Family Law Amendment (Western Australia De Facto Superannuation Splitting and Bankruptcy) Bill 2019

By Matt Keogh MP

09 November 2020

We're here today to debate, finally, the Family Law Amendment (Western Australia De Facto Superannuation Splitting and Bankruptcy) Bill 2019. What does this bill do? This bill gives effect to a referral of power from Western Australia to the Commonwealth, in respect of superannuation matters in family law proceedings for separating de facto couples in Western Australia. It also extends federal bankruptcy jurisdiction to the Family Court of Western Australia to hear bankruptcy proceedings concurrently with family law proceedings concerning de facto couples. It provides for some transitional arrangements and it makes consequential amendments to 21 other acts.

Why? Because Western Australia is blessed to have a separate Family Court system to the rest of the Commonwealth. I say 'blessed' because, as the shadow Attorney-General alluded to, there have been many reviews of the Family Court and family law system in this country, over many decades. Interestingly, the most substantial recommendation that has been made for reform is not what this government has placed on the table by abolishing a specialist Family Court; the best reform put forward to date has been to remodel the Commonwealth Family Court system on the Western Australian Family Court system.

But to come back to the particulars of this legislation, it has had a long and tortured history to get to the point where we can speak on it today. The Family Law Legislation Amendment (Superannuation) Act 2001 provided for superannuation splitting for married couples, and that applied in Western Australia as well. Then the states referred powers to the Commonwealth for de facto property maintenance and superannuation in family law matters from 2003 onwards. The Family Law Amendment Act 2005 amended the Bankruptcy Act to confer on the Family Court of Western Australia the same jurisdiction in bankruptcy—which related, again, to parties to a marriage—that had been conferred on the Family Court of Australia by the Bankruptcy and Family Law Legislation Amendment Act of that same year.

Then we come to 2006, when the Western Australian parliament referred power to the Commonwealth to allow it to provide for the separation of superannuation in relation to de facto couples—both heterosexual de facto couples and homosexual de facto couples. That was done despite the then government's position that it would not support the use of the power in so far as it concerned homosexual de facto couples. This is a great illustration of how Western Australian family law was ahead of the game of the Commonwealth when it came to supporting homosexual couples who were separating, and it took a long time for the Commonwealth to catch up. Then we had the Family Law Amendment (De Facto Financial Matters and Other Measures) Act 2008. That applied to both heterosexual and homosexual couples, but it didn't pick up the Western Australian provisions and provide that power to Western Australia. So, again, we had Western Australia missing out.

Finally, from 2008 through to this 2019 bill, we have legislation that was foreshadowed by the Commonwealth Attorney-General in March 2018, nearly 13 years after the Western Australian parliament made its referral of power to this parliament. This bill was then introduced on 27 November last year.
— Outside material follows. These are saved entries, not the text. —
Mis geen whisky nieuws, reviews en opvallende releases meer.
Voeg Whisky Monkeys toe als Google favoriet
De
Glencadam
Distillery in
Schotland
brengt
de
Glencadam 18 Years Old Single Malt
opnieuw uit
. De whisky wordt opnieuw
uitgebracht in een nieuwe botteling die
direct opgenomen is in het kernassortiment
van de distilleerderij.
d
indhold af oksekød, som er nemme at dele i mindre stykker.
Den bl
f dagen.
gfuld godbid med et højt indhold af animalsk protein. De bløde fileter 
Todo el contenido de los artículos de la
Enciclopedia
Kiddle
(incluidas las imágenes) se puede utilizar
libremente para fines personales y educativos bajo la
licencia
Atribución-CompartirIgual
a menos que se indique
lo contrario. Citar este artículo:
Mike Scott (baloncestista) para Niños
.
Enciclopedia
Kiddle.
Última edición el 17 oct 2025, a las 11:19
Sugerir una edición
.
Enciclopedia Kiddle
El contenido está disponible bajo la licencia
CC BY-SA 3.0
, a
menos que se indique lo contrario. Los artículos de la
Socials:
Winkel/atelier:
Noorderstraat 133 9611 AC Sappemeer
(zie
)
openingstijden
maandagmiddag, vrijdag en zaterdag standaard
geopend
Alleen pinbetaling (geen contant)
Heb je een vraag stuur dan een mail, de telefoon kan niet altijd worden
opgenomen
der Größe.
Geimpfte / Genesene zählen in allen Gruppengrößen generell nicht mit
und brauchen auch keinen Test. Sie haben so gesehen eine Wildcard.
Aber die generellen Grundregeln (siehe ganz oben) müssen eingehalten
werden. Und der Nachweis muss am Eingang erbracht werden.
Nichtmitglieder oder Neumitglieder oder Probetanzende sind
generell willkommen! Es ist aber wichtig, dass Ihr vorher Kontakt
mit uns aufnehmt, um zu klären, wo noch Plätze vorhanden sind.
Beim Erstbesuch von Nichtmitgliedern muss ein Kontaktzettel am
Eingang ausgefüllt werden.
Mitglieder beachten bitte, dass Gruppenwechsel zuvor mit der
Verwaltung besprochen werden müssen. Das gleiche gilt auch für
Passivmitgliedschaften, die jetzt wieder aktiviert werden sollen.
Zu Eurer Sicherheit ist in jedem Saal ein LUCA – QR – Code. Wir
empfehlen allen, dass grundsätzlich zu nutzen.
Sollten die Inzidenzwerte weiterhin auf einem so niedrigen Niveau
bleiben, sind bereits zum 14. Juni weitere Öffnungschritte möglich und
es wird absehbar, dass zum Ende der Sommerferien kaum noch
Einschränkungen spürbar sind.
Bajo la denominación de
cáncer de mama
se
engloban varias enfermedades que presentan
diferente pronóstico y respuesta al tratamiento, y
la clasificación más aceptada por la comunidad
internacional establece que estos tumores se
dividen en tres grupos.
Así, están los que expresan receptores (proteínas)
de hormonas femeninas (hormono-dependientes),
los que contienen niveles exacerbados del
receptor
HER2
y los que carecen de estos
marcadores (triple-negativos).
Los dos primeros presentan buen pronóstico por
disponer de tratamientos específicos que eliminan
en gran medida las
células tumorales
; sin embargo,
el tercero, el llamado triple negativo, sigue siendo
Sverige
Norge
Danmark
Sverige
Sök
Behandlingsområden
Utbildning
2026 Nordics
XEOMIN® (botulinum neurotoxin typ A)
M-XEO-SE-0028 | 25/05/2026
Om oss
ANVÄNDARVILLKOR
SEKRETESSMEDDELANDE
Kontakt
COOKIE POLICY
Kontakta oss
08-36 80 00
That's 20 months, or over 1½ years, after the federal Attorney-General foreshadowed the legislation. It was referred to a committee in December of last year. The committee reported in March of this year. That's only a three-month inquiry. The committee kept its work short because it understood the urgency of this work. And now, on 9 November 2020, eight months after that committee reported, a total of 14 years after the original referral of power and 12 years after the Commonwealth dealt with this issue for all other homosexual de facto couples in the country except Western Australia, we finally come to the point where we are debating this legislation in this House.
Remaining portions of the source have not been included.